> Problem requirements: The lines to copy are those in the listing that hold the word "size".

>>>

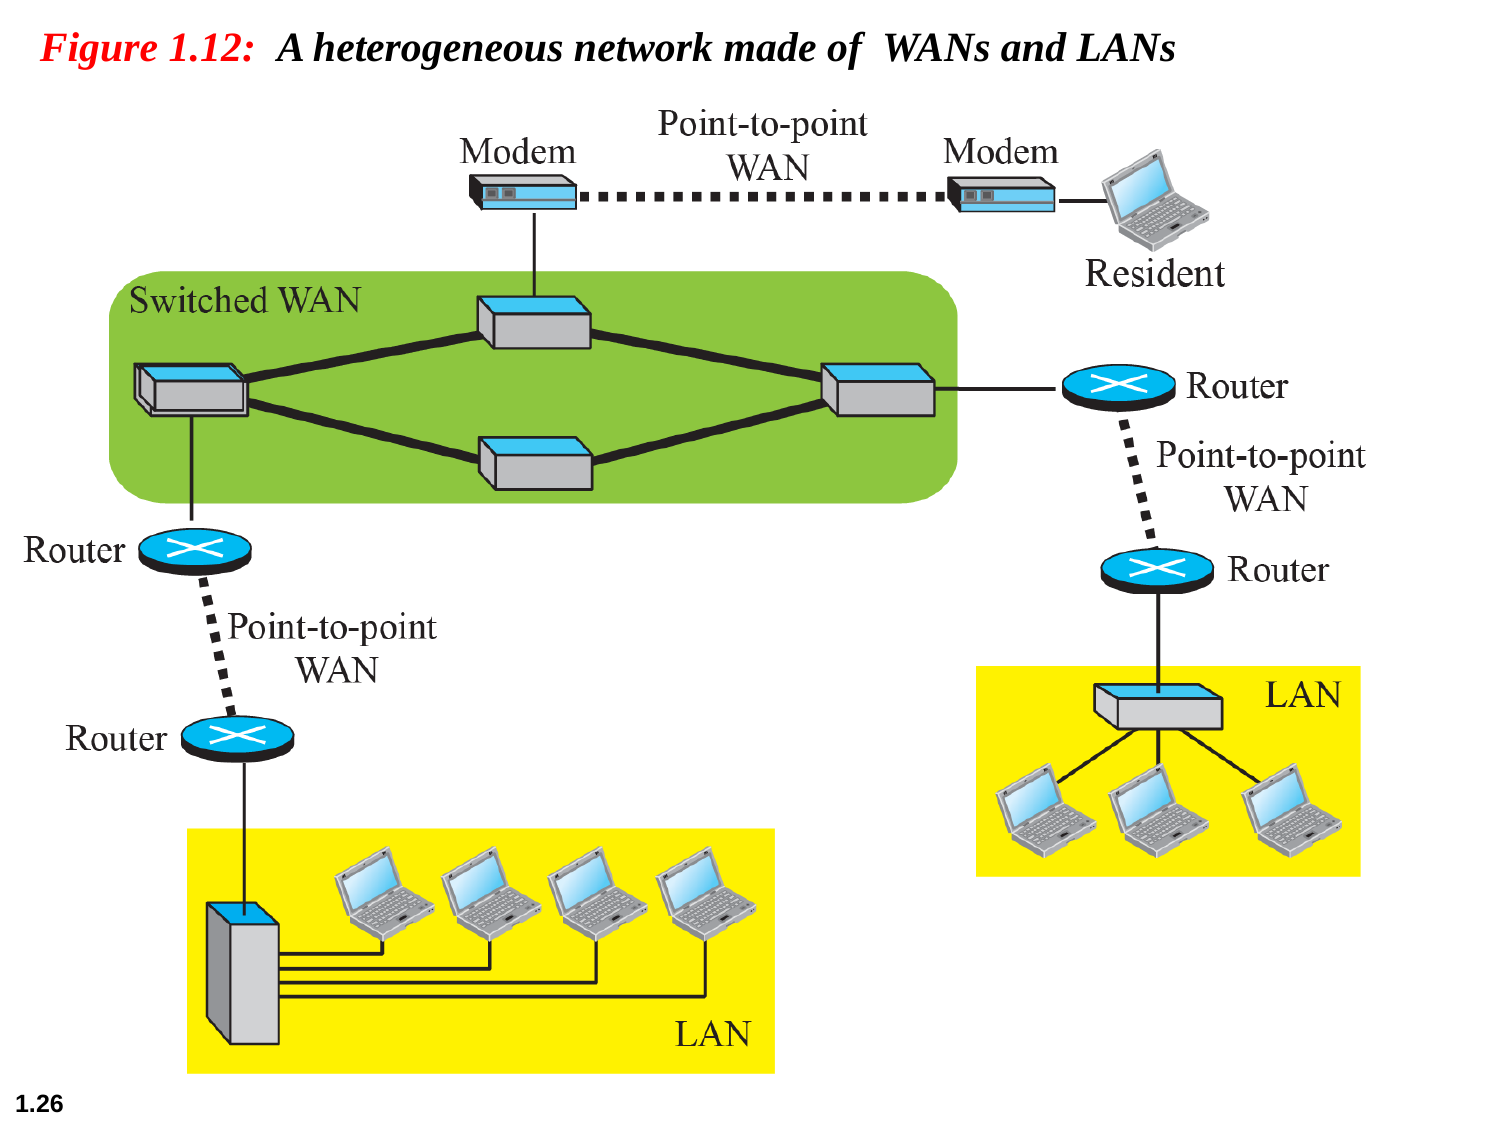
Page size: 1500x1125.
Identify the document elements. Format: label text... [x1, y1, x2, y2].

picture [108, 104, 1226, 522]
text_box Figure 1.12: A heterogeneous network made of WANs and LANs [24, 12, 1363, 78]
picture [975, 363, 1376, 878]
text_box 1.26 [0, 1049, 313, 1125]
picture [22, 528, 776, 1074]
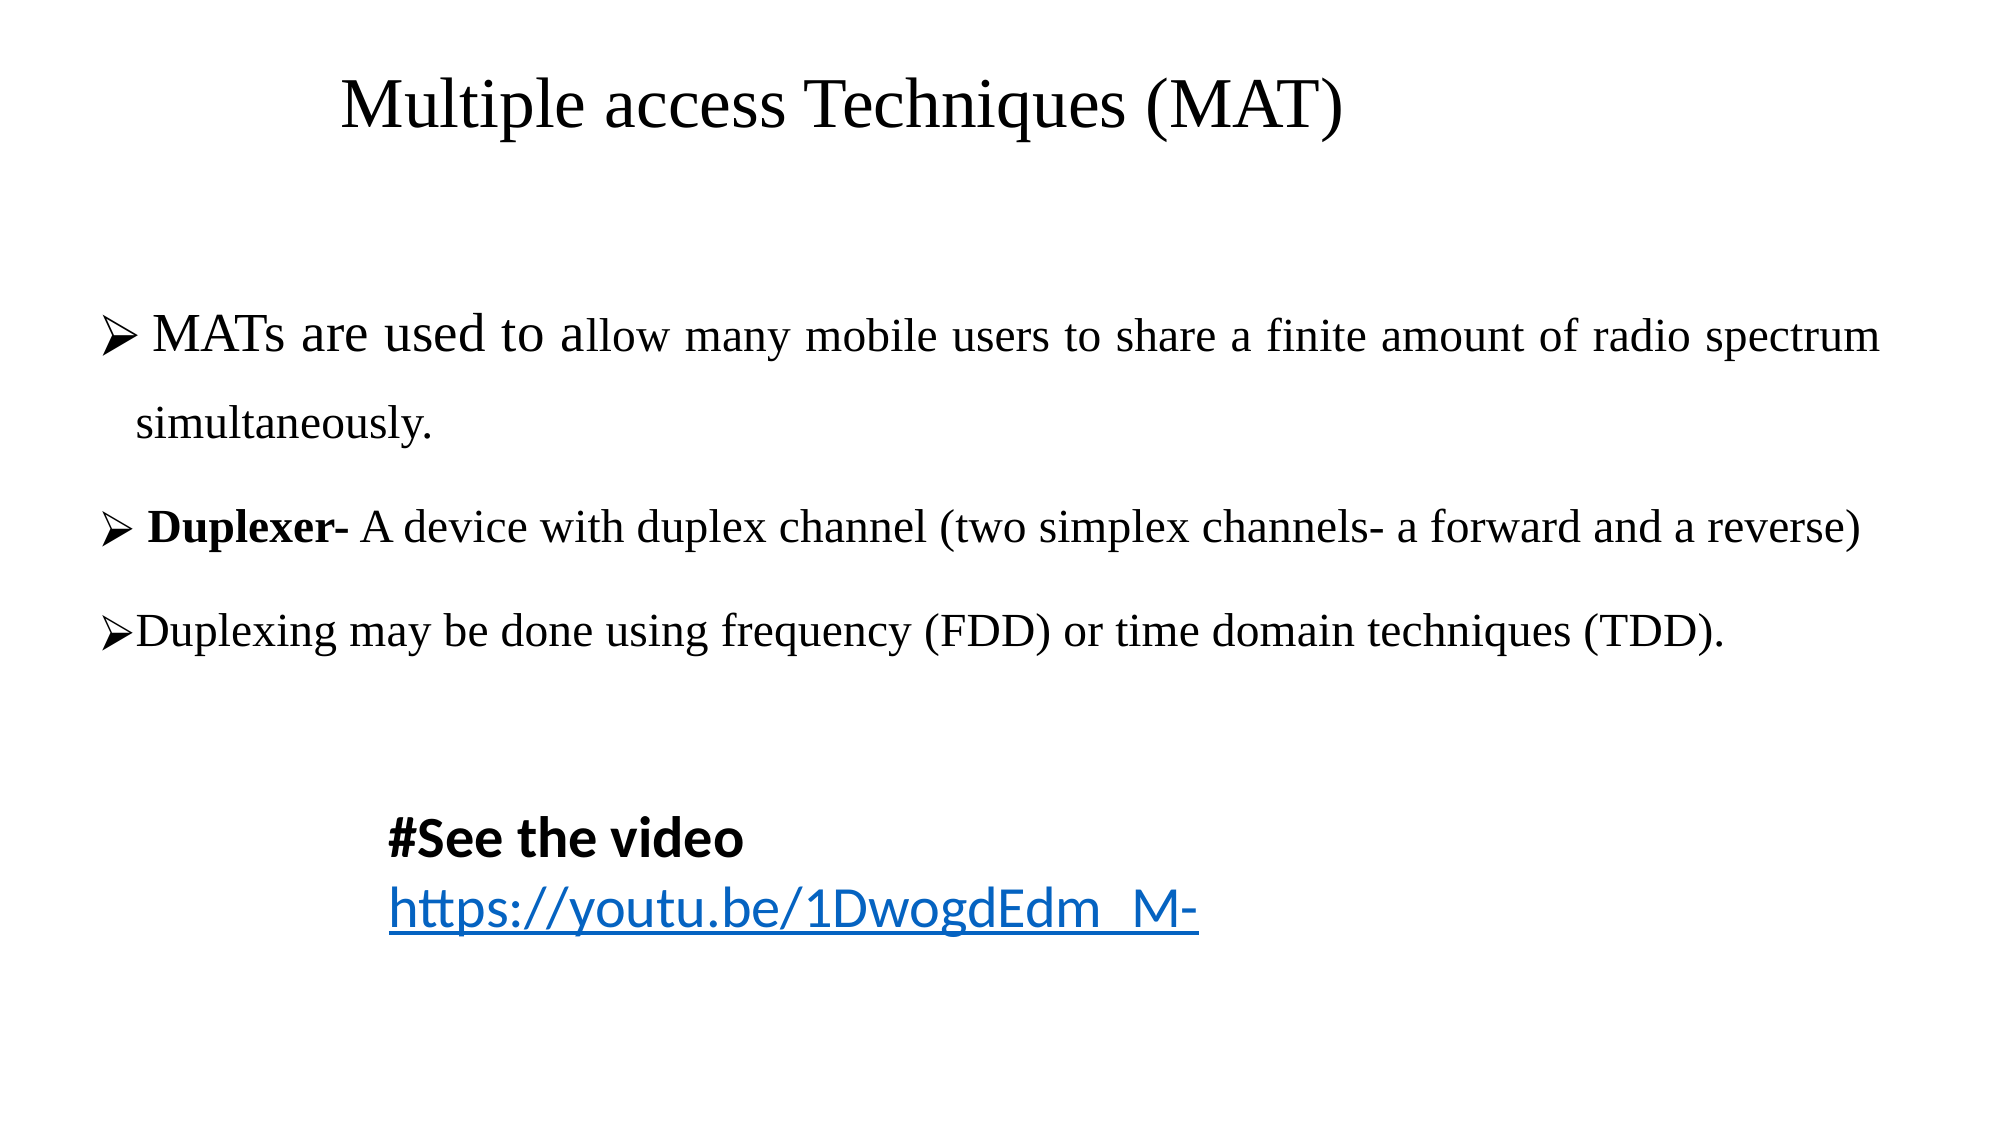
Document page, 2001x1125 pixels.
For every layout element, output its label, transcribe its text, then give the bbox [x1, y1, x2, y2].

list MATs are used to allow many mobile users to share a finite amount of radio spectrum simultaneously. Duplexer- A device with duplex channel (two simplex channels- a forward and a reverse) Duplexing may be done using frequency (FDD) or time domain techniques (TDD). [85, 255, 1900, 744]
title Multiple access Techniques (MAT) [325, 32, 1384, 176]
text_box #See the video https://youtu.be/1DwogdEdm_M- [373, 791, 1493, 947]
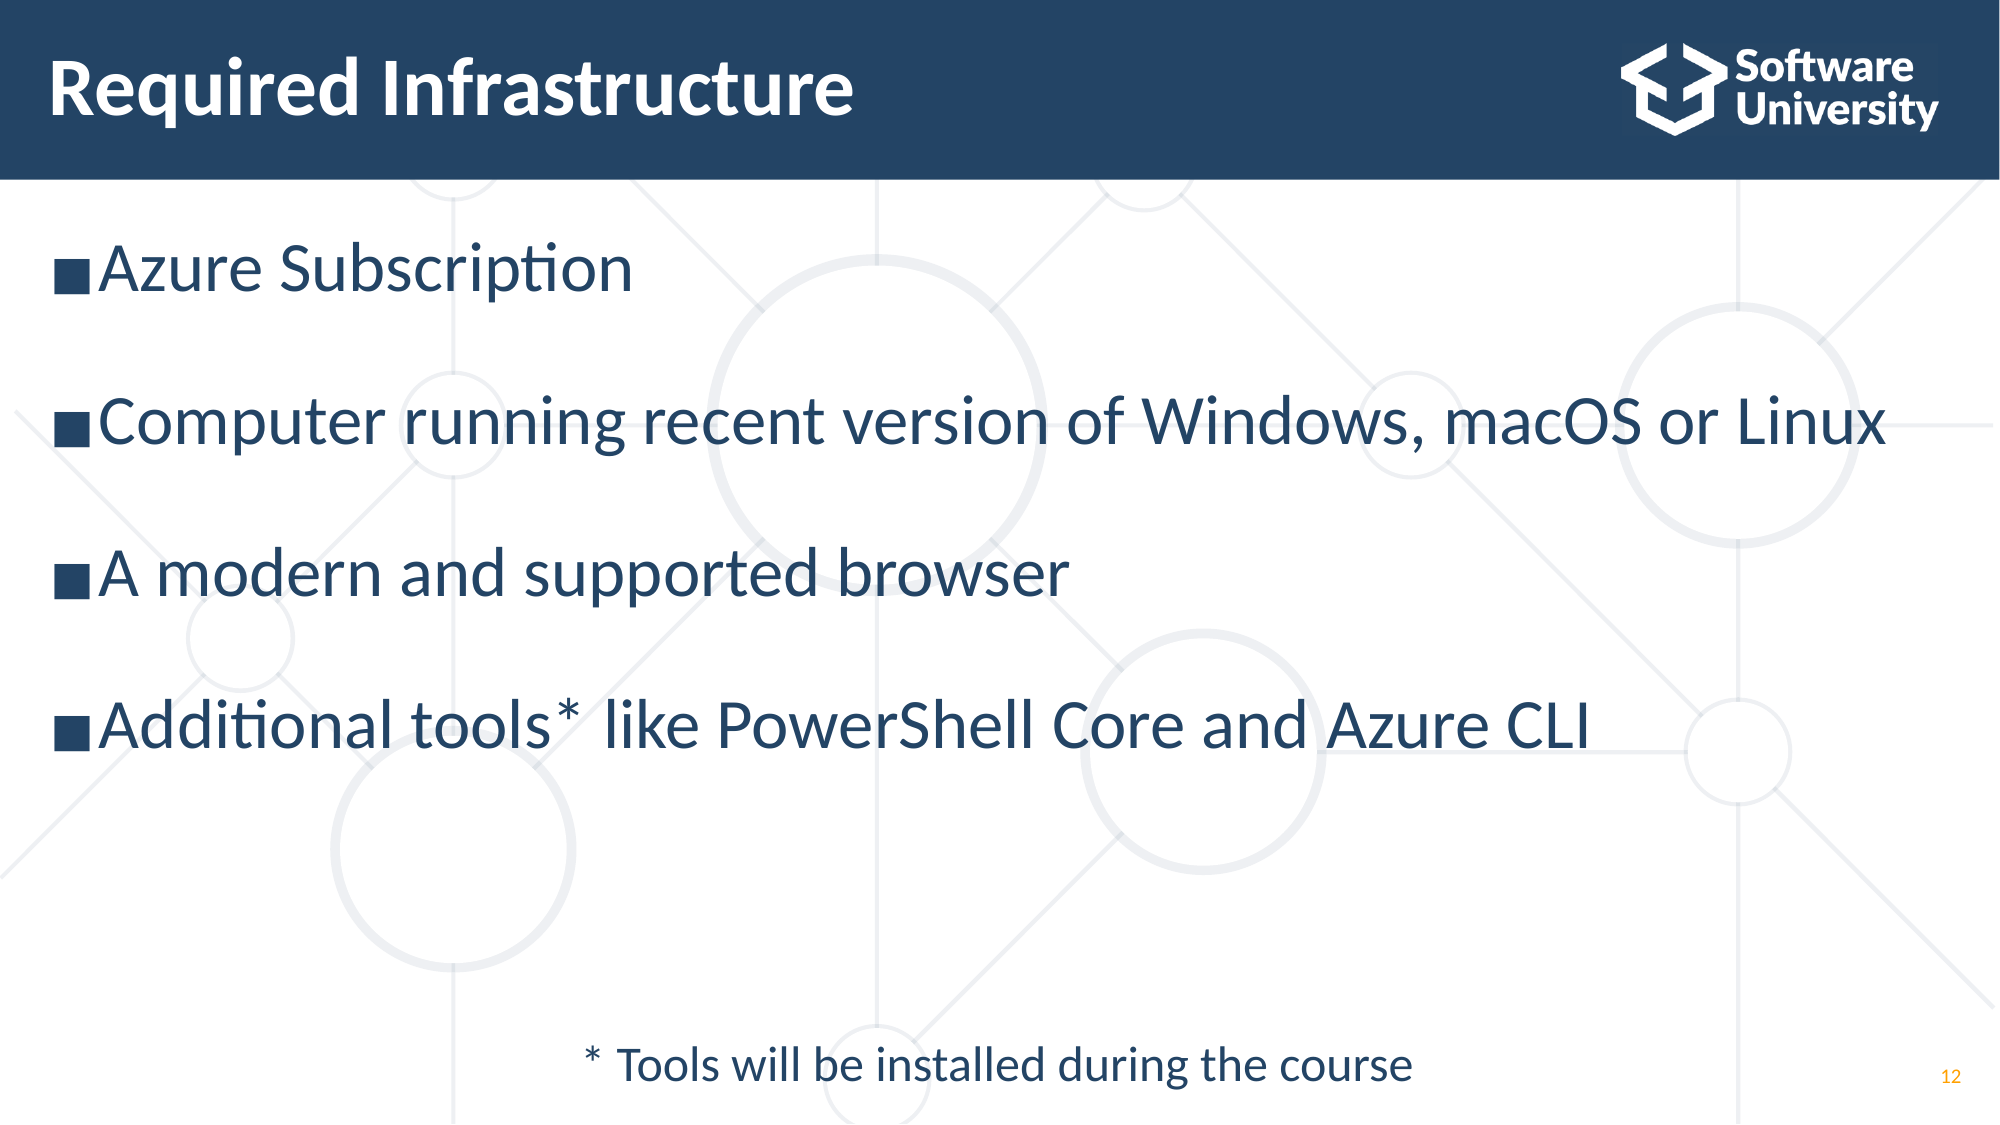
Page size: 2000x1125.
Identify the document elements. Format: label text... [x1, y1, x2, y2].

<<<

> Exercise response:
Page size: 1500x1125.
Page size: 2000x1125.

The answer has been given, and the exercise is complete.